[WHAT TO PRODUCE]
From the @modelx/data package page, print word for word the part that begins at "Getting started" and ends after "chain in JavaScript.".

Neoanthropic Preternatural Murmurings

    @modelx/data

    1.1.2 • Public • Published

    @modelx/data

    Coverage Status Build, Test & Coverage

    quickly generate UMDs and other module types with rollup and typescript

    Getting started

    Clone the repo and drop your module in the src directory.

    # Install Prerequisites
    $ npm install rollup typedoc jest sitedown --g

    Basic Usage

    $ npm run build #builds type declarations, created bundled artifacts with rollup and generates documenation

    Description

    ModelScript is a javascript module with simple and efficient tools for data mining and data analysis in JavaScript. ModelScript can be used with ML.js, pandas-js, and numjs, to approximate the equivalent R/Python tool chain in JavaScript.

    In Python, data preparation is typically done in a DataFrame, ModelScript encourages a more R like workflow where the data preparation is in it's native structure.

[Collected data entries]
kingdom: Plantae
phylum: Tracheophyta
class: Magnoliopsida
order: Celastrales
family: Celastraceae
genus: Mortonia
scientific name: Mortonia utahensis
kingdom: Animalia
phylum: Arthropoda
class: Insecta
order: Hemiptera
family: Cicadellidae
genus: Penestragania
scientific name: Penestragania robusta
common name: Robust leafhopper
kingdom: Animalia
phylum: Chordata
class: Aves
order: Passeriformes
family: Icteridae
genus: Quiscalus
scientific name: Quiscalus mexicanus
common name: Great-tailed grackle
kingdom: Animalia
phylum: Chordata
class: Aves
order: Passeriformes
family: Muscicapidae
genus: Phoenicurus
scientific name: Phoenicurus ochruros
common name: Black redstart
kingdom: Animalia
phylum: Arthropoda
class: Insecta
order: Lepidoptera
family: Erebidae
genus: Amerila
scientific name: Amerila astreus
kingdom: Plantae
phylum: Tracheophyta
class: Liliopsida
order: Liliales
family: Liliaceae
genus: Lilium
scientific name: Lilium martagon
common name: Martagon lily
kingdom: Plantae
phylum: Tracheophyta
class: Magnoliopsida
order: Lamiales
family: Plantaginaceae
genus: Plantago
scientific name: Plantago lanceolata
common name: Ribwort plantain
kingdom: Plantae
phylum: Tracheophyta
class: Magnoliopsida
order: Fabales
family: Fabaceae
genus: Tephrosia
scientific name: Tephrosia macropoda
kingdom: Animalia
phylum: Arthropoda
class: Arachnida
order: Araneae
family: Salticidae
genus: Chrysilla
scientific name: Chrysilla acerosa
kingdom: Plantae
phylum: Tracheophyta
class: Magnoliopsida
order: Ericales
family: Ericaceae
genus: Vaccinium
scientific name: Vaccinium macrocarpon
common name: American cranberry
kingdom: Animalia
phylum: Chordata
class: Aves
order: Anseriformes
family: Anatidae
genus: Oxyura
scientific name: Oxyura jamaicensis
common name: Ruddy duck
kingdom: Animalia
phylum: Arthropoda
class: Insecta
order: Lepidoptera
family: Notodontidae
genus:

[EXERCISE OUTPUT]
Getting started

    Clone the repo and drop your module in the src directory.

    # Install Prerequisites
    $ npm install rollup typedoc jest sitedown --g

    Basic Usage

    $ npm run build #builds type declarations, created bundled artifacts with rollup and generates documenation

    Description

    ModelScript is a javascript module with simple and efficient tools for data mining and data analysis in JavaScript. ModelScript can be used with ML.js, pandas-js, and numjs, to approximate the equivalent R/Python tool chain in JavaScript.